UAA School of Nursing students Karen Anne Lee and Kathryn Hoke and learn patient assessment, taking vital signs, and giving medication in the nursing skills lab in UAA's Health Sciences Building.
UAA School of Nursing students Karen Anne Lee and Kathryn Hoke learn patient assessment, taking vital signs and giving medication in the nursing skills lab in UAA's Health Sciences Building. (Photo by James Evans / University of Alaska Anchorage)

In response to industry needs and workforce shortages, the University of Alaska Anchorage will expand its Bachelor of Science in Nursing (B.S.N.) program. This will allow the university to accept 40% more students who are interested in pursuing a four-year degree in nursing.

The expansion will sunset the Associate of Applied Science (A.A.S.) in Nursing at UAA’s Anchorage and Mat-Su campuses. UAA will continue to offer the A.A.S. at its School of Nursing outreach sites in Kotzebue, Petersburg, Bethel, Homer, Ketchikan, Sitka, Dillingham, Juneau, Kenai, Nome and Valdez.

This change allows for a streamlined curriculum and more efficient use of clinical sites, which are currently shared by both the B.S.N. and A.A.S. programs. These efficiencies will allow the program to produce 10% more RN-eligible graduates than it had been with the B.S.N. and A.A.S. programs combined. 

“This is an example of the School of Nursing being responsive to the needs of both our students and their future employers,” said Carla Hagen, director of the School of Nursing. “Historically, demand for UAA’s B.S.N. degree has outpaced capacity, resulting in some students applying to the A.A.S. as a back-up choice. We’re thrilled to be expanding to allow more students to pursue their first-choice degree program, one that employers have a strong preference for as well.” 

Both the B.S.N. and A.A.S. lead to the eligibility to become a registered nurse, but the B.S.N. degree is largely preferred by employers, especially hospitals in urban areas like Anchorage and Mat-Su. Additionally, there is evidence of improved patient outcomes when baccalaureate-prepared nurses are providing patient care. 

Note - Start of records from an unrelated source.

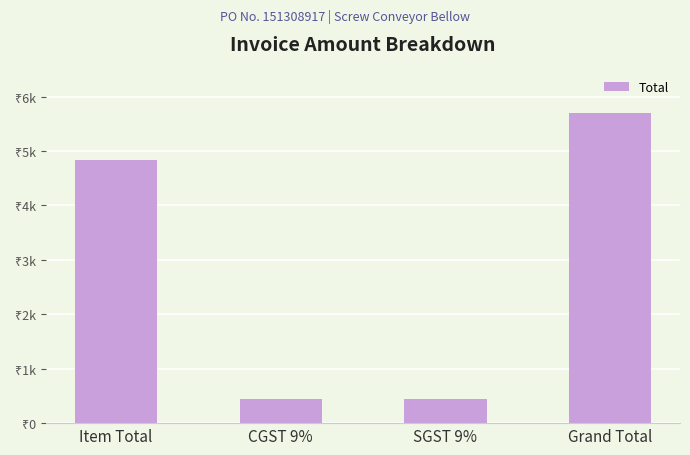

What is the change in value from Item Total to SGST 9%?

-4396.2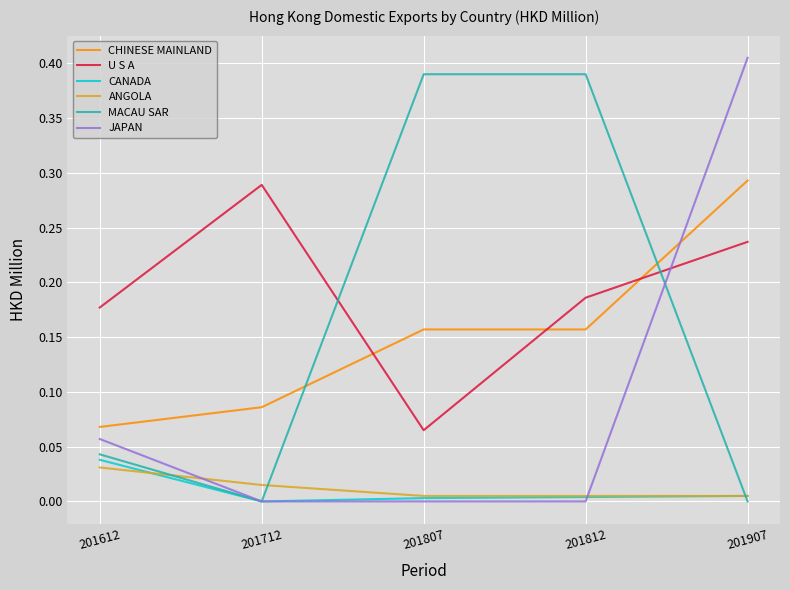

Which category has the lowest value in the CHINESE MAINLAND series?

201612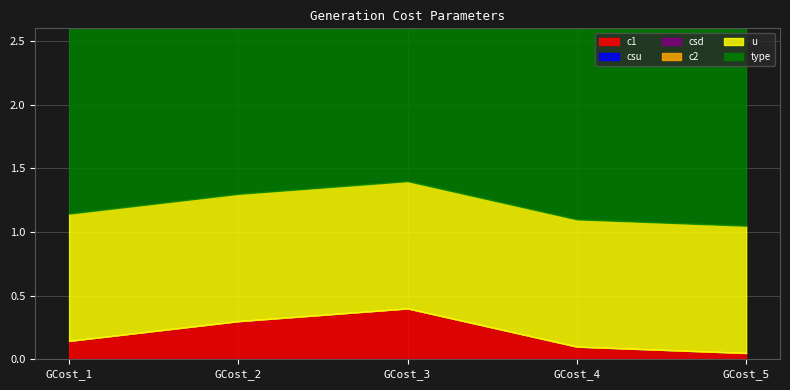

At which category does c1 reach its first local peak?

GCost_3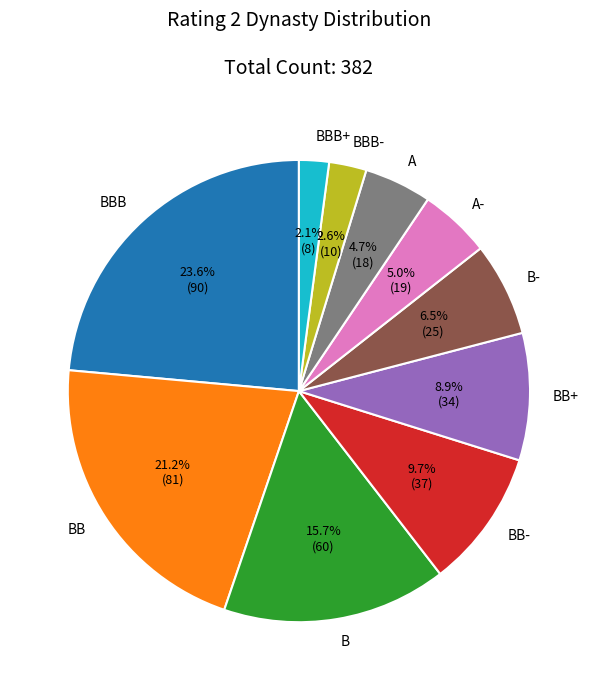

What percentage is the A slice, to the nearest percent?

5%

“We also recognize that for many students across Alaska, the A.A.S. in nursing is still the best fit for their educational needs, and we’re happy to be able to continue offering that degree in many locations across the state,” said Hagen. 

Students currently enrolled in the A.A.S. nursing degree in Anchorage or Mat-Su will be able to finish their programs, and pre-major A.A.S. students can still apply for the fall 2022 cohort in Anchorage, and the spring 2023 cohort in Mat-Su.